▶ [Exercise description]:
Before answering, work out how many lines below contain the string "after"; the reply is that number alone.

▶ [Input data]:
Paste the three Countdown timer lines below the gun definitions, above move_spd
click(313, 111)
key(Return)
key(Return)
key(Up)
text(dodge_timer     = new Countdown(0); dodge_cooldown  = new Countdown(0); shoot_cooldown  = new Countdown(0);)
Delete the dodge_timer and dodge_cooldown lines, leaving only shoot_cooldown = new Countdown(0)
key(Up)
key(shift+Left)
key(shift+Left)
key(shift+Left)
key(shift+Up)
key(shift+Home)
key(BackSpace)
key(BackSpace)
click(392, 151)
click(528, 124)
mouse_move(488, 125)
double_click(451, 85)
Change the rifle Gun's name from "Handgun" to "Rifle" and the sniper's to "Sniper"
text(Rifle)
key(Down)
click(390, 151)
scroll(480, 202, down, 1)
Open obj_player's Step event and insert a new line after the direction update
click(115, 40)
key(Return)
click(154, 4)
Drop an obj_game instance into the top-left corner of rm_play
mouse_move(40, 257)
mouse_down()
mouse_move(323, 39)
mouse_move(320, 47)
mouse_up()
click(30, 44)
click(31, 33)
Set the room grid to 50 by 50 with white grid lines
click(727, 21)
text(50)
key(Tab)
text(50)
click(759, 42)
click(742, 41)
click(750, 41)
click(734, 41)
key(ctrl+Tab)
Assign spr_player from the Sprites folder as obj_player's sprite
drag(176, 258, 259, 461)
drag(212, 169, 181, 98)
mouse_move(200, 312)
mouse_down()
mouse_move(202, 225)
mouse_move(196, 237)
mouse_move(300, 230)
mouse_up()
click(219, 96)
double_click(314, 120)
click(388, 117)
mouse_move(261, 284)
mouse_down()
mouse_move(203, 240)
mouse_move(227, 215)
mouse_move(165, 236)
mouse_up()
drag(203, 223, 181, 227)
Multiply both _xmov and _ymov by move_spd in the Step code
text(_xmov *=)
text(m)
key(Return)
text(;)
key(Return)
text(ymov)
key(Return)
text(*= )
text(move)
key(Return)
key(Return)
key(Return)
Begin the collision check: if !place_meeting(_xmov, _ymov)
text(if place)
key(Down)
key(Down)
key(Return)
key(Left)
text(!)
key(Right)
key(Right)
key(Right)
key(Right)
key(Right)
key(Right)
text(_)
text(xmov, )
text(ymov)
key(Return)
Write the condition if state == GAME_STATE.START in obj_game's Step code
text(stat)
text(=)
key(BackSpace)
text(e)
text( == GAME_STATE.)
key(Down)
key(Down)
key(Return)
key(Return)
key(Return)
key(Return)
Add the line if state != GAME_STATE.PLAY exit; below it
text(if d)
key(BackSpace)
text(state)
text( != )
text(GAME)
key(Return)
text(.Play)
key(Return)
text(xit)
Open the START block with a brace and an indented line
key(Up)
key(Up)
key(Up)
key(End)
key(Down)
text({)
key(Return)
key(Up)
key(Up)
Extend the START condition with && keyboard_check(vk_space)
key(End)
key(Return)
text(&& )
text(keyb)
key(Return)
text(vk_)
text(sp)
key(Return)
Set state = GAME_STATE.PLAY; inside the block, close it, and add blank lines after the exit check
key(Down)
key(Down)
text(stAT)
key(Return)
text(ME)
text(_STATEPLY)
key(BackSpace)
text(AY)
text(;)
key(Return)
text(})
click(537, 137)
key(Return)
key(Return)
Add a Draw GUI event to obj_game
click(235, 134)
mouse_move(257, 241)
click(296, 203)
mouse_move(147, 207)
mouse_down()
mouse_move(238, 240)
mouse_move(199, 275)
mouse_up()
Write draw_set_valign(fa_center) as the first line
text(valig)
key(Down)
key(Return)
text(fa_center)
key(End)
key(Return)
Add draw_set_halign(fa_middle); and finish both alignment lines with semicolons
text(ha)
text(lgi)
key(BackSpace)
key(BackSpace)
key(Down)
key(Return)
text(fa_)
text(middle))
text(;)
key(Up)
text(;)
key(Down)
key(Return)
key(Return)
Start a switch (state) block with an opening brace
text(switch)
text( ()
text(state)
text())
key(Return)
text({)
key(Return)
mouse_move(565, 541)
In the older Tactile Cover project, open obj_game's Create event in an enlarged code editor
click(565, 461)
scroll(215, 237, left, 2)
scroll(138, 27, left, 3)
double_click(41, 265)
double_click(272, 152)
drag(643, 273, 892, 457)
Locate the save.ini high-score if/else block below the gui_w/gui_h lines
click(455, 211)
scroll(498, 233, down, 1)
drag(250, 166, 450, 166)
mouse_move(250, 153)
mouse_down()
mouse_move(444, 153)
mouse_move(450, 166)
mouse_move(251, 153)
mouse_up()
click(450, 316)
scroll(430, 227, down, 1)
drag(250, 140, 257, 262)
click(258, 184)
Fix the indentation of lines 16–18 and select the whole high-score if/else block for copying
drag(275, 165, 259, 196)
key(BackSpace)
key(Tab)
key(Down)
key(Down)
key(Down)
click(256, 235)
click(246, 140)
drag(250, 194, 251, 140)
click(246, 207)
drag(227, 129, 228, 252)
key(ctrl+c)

▶ [The answer]:
2